The pack, which will be sent out to 5,000 existing supporters, is based around a letter from a young woman who attended one of YWCA's 18 projects to help 18-30 year-olds overcome discrimination and disadvantages.
In the letter, the young woman explains how the domestic abuse suffered by her mother at the hands of her father often worsened around Christmas time, and how the seasonal period was a time of fear and dread rather than something to look forward to.
She goes on to explain how she regained her confidence after attending a YWCA project and meeting and talking to other people in a similar situation.
She ends with a plea to supporters: "If you can give the YWCA a donation, please do. I know that what they do really works - because I'm living proof that young women can change their lives and have something to look forward to."
The charity, which was formerly known as the Young Women's Christian Association, hopes that the personal approach of the letter will reach out to its supporters.
"We commissioned market research over the summer to explore the public perceptions of our work," says Joanna Matthews, director of fundraising at YWCA.
"We found that although the breadth of our work was valued, we needed to give a hook, a simple story, to explain the impact of what we do."
The pack will be mailed at the end of November, and the YWCA hopes to emulate the success that other charities experience with their Christmas appeals.

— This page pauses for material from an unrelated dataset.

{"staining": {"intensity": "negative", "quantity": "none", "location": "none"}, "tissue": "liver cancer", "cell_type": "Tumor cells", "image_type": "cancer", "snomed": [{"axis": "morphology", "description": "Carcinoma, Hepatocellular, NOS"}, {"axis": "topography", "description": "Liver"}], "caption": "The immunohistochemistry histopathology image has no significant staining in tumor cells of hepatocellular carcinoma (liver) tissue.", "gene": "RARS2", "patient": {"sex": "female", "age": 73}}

"Most charities already have some kind of Christmas appeal, and traditionally it is the most popular time of year to give," says John Barraclough, campaign manager at Catalyst, the agency responsible for the campaign. "For that reason, it seemed like a sensible approach to try."

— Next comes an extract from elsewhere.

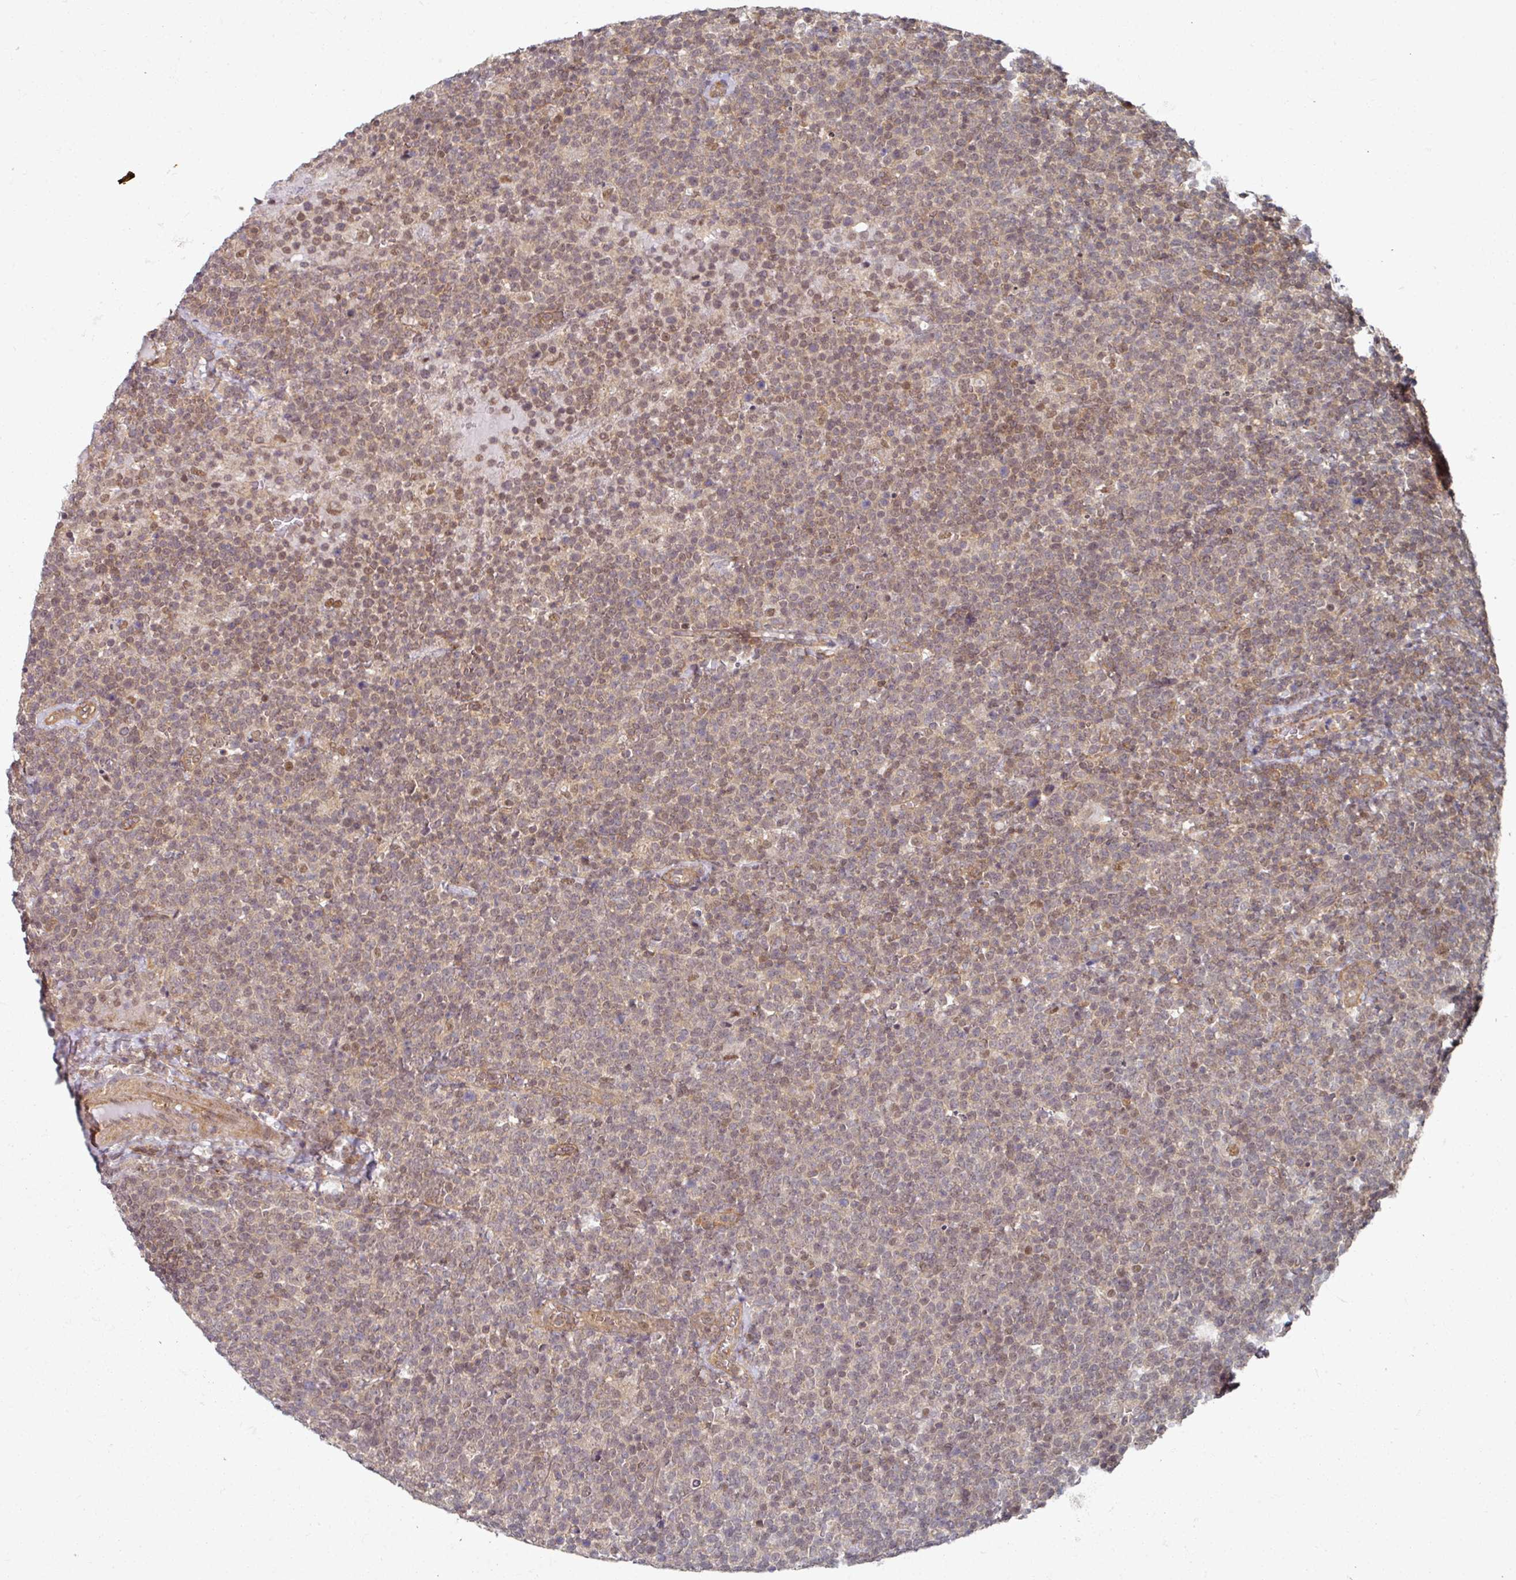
{"staining": {"intensity": "moderate", "quantity": ">75%", "location": "nuclear"}, "tissue": "lymphoma", "cell_type": "Tumor cells", "image_type": "cancer", "snomed": [{"axis": "morphology", "description": "Malignant lymphoma, non-Hodgkin's type, High grade"}, {"axis": "topography", "description": "Lymph node"}], "caption": "Tumor cells show moderate nuclear staining in about >75% of cells in malignant lymphoma, non-Hodgkin's type (high-grade).", "gene": "PSME3IP1", "patient": {"sex": "male", "age": 61}}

The appeal asks supporters to make a one-off gift, and explains how £1,000 enables the charity to work with a young woman for three months, £50 pays for weekly confidence-boosting dance or drama sessions and £15 pays for an introductory session for a young woman.
"There are no quick-fix solutions to many of the issues facing young women," says Matthews, "and our donors need to know this so that they can be prepared to make a bigger investment."